Iran, Iraq and North Korea make up what President Bush has called an "axis of evil." But how the United States handles Saddam Hussein and Kim Jong Il will surely differ, even though both are thought to be developing weapons of mass destruction. Because of their economic ties, North Korea's neighbors have the potential for greater influence with Pyongyang than countries in the Middle East have with Baghdad.

James Lilley served as U-S Ambassador to South Korea under former presidents Reagan and Bush, and is a Senior Fellow for Asian Affairs at the American Enterprise Institute here in Washington.

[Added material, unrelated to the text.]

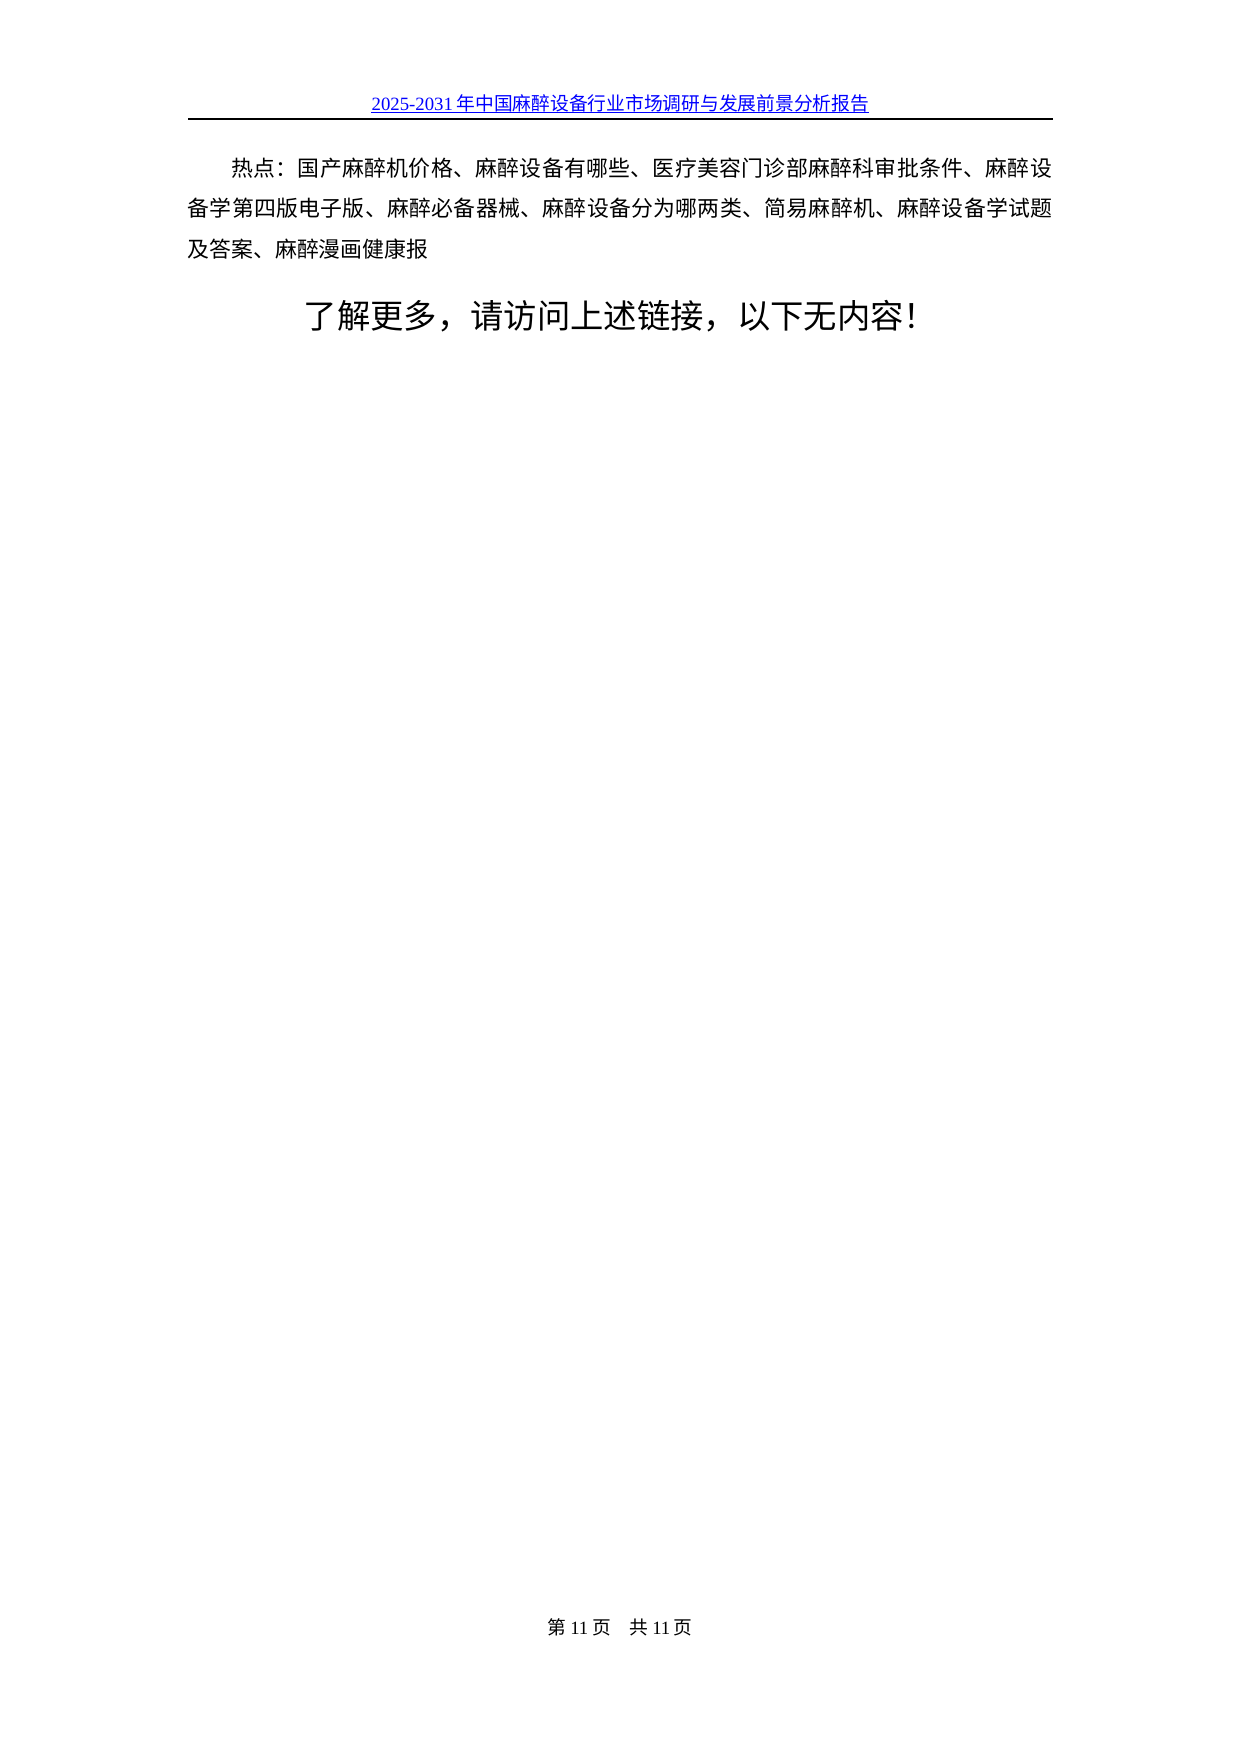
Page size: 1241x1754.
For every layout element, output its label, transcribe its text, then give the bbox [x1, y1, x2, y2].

title 了解更多，请访问上述链接，以下无内容！ [187, 282, 1053, 347]
text 热点：国产麻醉机价格、麻醉设备有哪些、医疗美容门诊部麻醉科审批条件、麻醉设备学第四版电子版、麻醉必备器械、麻醉设备分为哪两类、简易麻醉机、麻醉设备学试题及答案、麻醉漫画健康报 [187, 150, 1053, 264]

He says that unlike in Iraq, U-S economic pressure will be crucial in bringing about change in North Korea.

"I think the main difference is how we deal with them," Mr. Lilley said. "The North Koreans are a country born in communism and born in god-king leadership based on their dynasties. And it has always been a society concentrated at the top. It doesn't have the minorities like the Shiites and the Kurds. It is a homogeneous place. In Iraq, economic sanctions have not been successful. Iraq is a relatively richer country. It has a lot of oil. It is sitting on top of a huge resource. The only way really to get Iraq to move, I believe, is a threat of military action under U-N sanctions or, if that doesn't work, a coalition of forces that will bring about change or get at their weapons of mass destruction. In North Korea, the military option just isn't there. You are unable to attack that country. The prospect of massive retaliation against the south is very, very real. What's in North Korea that isn't in Iraq is huge leverage."

But regardless of how that leverage is applied -- there's almost universal agreement among experts that the key to dealing with either Iraq or North Korea is on-the-ground verification that neither country is pursuing a nuclear weapons program.

With more than a million men under arms, Pyongyang maintains the 5th largest military in the world. Adding the possibility of atomic bombs to Kim Jong Il's suspected arsenal of chemical and biological weapons only heightens the concerns for what could be a dangerous game on brinksmanship on the Korean peninsula.